*** Source extract
By : John McKendrick
Date : 23rd Jun 2009
This paper deals with the legal requirements faced by independent schools with regard to explusions.
1. In context.
Expulsion from school is and always has been a stigma.
The law has long recognised independent school contracts involve the regulation of discipline. Contractual terms can be either implied or express between the school and the parents.
Increasingly head teachers, governors and bursars must be aware of the relatively demanding duties upon them to draft appropriate discipline policies, promulgate the same policies and implement them with due regard for fairness.
Within this context awareness of the nuanced difference between the increasingly used “required withdrawal” and outright expulsion /exclusion is required.
2. Promulgation of Behaviour Policy
All independent schools should have a behaviour policy and this now has a statutory underpinning: regulations 3 (d) and 6 (2) (e) of the Education (Independent School Standards) (England) Regulations 2003 state independent schools must make available, if requested by a prescribed person, “particulars of the school’s policy on and arrangements for admissions, discipline and exclusions.”
The Regulations also oblige schools to maintain a record of the sanctions imposed for “serious disciplinary offences” (Reg. 3(9)).
This should be a clearly worded guide permitting parents and pupils an understanding of what standards of behaviour are expected of them, the sanctions for breach of those standards and the manner in which sanctions will be implemented.
The law has long recognised this policy must be promulgated amongst the pupils and their parents. In Price v Wilkins (1888) 58 LT 680 the proprietor of an independent school brought proceedings against a parent for unpaid school fees, after the pupil’s expulsion. The court held the contract between the school and the parents was to provide the pupil with board and education for the relevant period of time (one term) and the school was at liberty to enforce the school rules in relation to the pupil. The court explicitly made reference, however, to the fact the school could enforce those rules or “such of them as were known to the defendant.” This early authority appears to suggest action in relation to school rules not dissembled between the parties may not be incorporated into the contract.
Caution is required in relation to the cumulative effect of many small incidents of poor behaviour. Does the behaviour policy permit extreme action in regard to these types of behaviours?
In Gray v Marlborough College  EWCA Civ 1262 the Court of Appeal considered this very question. The Court was forced to rely upon the term of the contract, not the behaviour policy, to conclude it was communicated to the parent that the cumulative effect of minor behaviour was sufficient to ground the head’s decision to require the withdrawal of the pupil. Clause 6 (a) of the contract stated:
Removal at the request of the School. Parents may be required during or at the end of term to remove the pupil without refund of fees temporarily or permanently from the school if after consultation with a parent the Master is of the opinion that the conduct or progress of the pupil has been unsatisfactory or if the pupil in the judgment of the Master is unwilling or unable to profit from the educational opportunities offered and in any such case removal is considered to be warranted.
What then comprises adequate consultation?
******
*** Available data
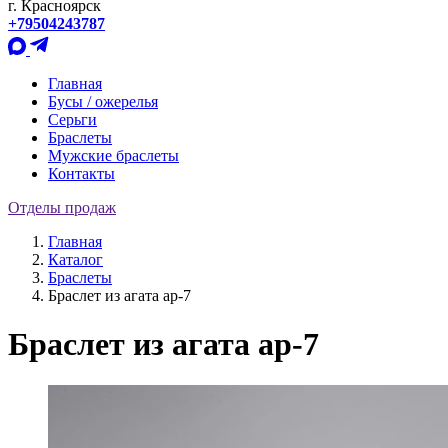
г. Красноярск
+79504243787
Главная
Бусы / ожерелья
Серьги
Браслеты
Мужские браслеты
Контакты
Отделы продаж
Главная
Каталог
Браслеты
Браслет из агата ар-7
Браслет из агата ар-7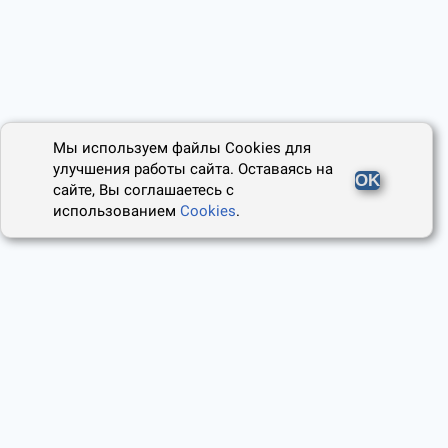
Мы используем файлы Cookies для
улучшения работы сайта. Оставаясь на
OK
сайте, Вы соглашаетесь с
использованием
Cookies
.
2014 - 2026, Юридический Советник
О проекте
Пользовательское соглашение
Наши авторы
Политика cookies
Контакты
Правила использования сайта
и Авторские права
Политика конфиденциальности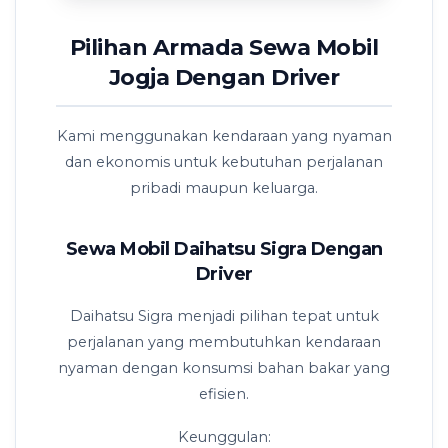
Pilihan Armada Sewa Mobil
Jogja Dengan Driver
Kami menggunakan kendaraan yang nyaman
dan ekonomis untuk kebutuhan perjalanan
pribadi maupun keluarga.
Sewa Mobil Daihatsu Sigra Dengan
Driver
Daihatsu Sigra menjadi pilihan tepat untuk
perjalanan yang membutuhkan kendaraan
nyaman dengan konsumsi bahan bakar yang
efisien.
Keunggulan:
******
◆ What you need to do
Continue the paper on expulsions from independent schools, picking up right after its last sentence.

◆ Exercise response
The duty to consult lies with the school and most certainly with the head teacher. Further, the head must consult with the parents and with the pupil. The more difficult question to answer is in relation to what, must the consultation take place? In Gray supra counsel for the claimant argued, because the pupil was required to be withdrawn because of the cumulative effect of minor poor behaviour, each and every allegation of poor behaviour should have been properly presented to the parents to allow them the opportunity to consider the allegations made against their son. This submission suggested consultation required the School to particularise each and every allegation of poor behaviour with some form of supporting documentation to allow the parents to challenge the factual basis of the incidents alleged against their son. The Court of Appeal concluded:
There may be circumstances in which fairness could require, before the making of a decision under r 6 (a) [required withdrawal] some form of particularized complaint or complaints accompanied by documentary material and, possibly, even a meeting in the nature of an informal hearing. However, the judge in my view rightly held that the circumstances did not require any more by way of forensic aids than the College had already provided here……. The Master’s judgement turned on a course of persistent, deteriorating lack of attention by Rhys to work and on an increase by him in defiance of, or inability to comply with, the disciplinary regime of the College. The many aspects and incidents making up this pattern were well recorded and broadly communicated to Mr Gray…….it was enough for the College to consult with Mr Gray in the sense of giving him adequate and timely information of the problems and their possible consequences and an opportunity to respond to, or deal with, them…
More generally speaking the court recorded several tests for consultation to be regarded as sufficient, which included: i. it should be tailored to the practicalities of the situation; ii. it may be constrained by urgency; iii. earlier discussions/consultation should have afforded interested parties with the opportunity to express views and make an informed view; and iv. the extent to which opportunities to express a contrary view have not been taken up.
It is inherent from the above dicta consultation in relation to an exclusion will demand more than what is outlined above and if the exclusion relates to a serious incident, consultation will mean a clearly particularised letter outlining the complaint made against the pupil. Fairness will also demand an oral hearing in most likelihood and this is considered below.
4. Applicable law: what is fairness?
The general principle of administrative law, which applies to the decision of public bodies (independent schools are not public bodies) demands that the requirements of fairness and natural justice are obeyed when a decision is made.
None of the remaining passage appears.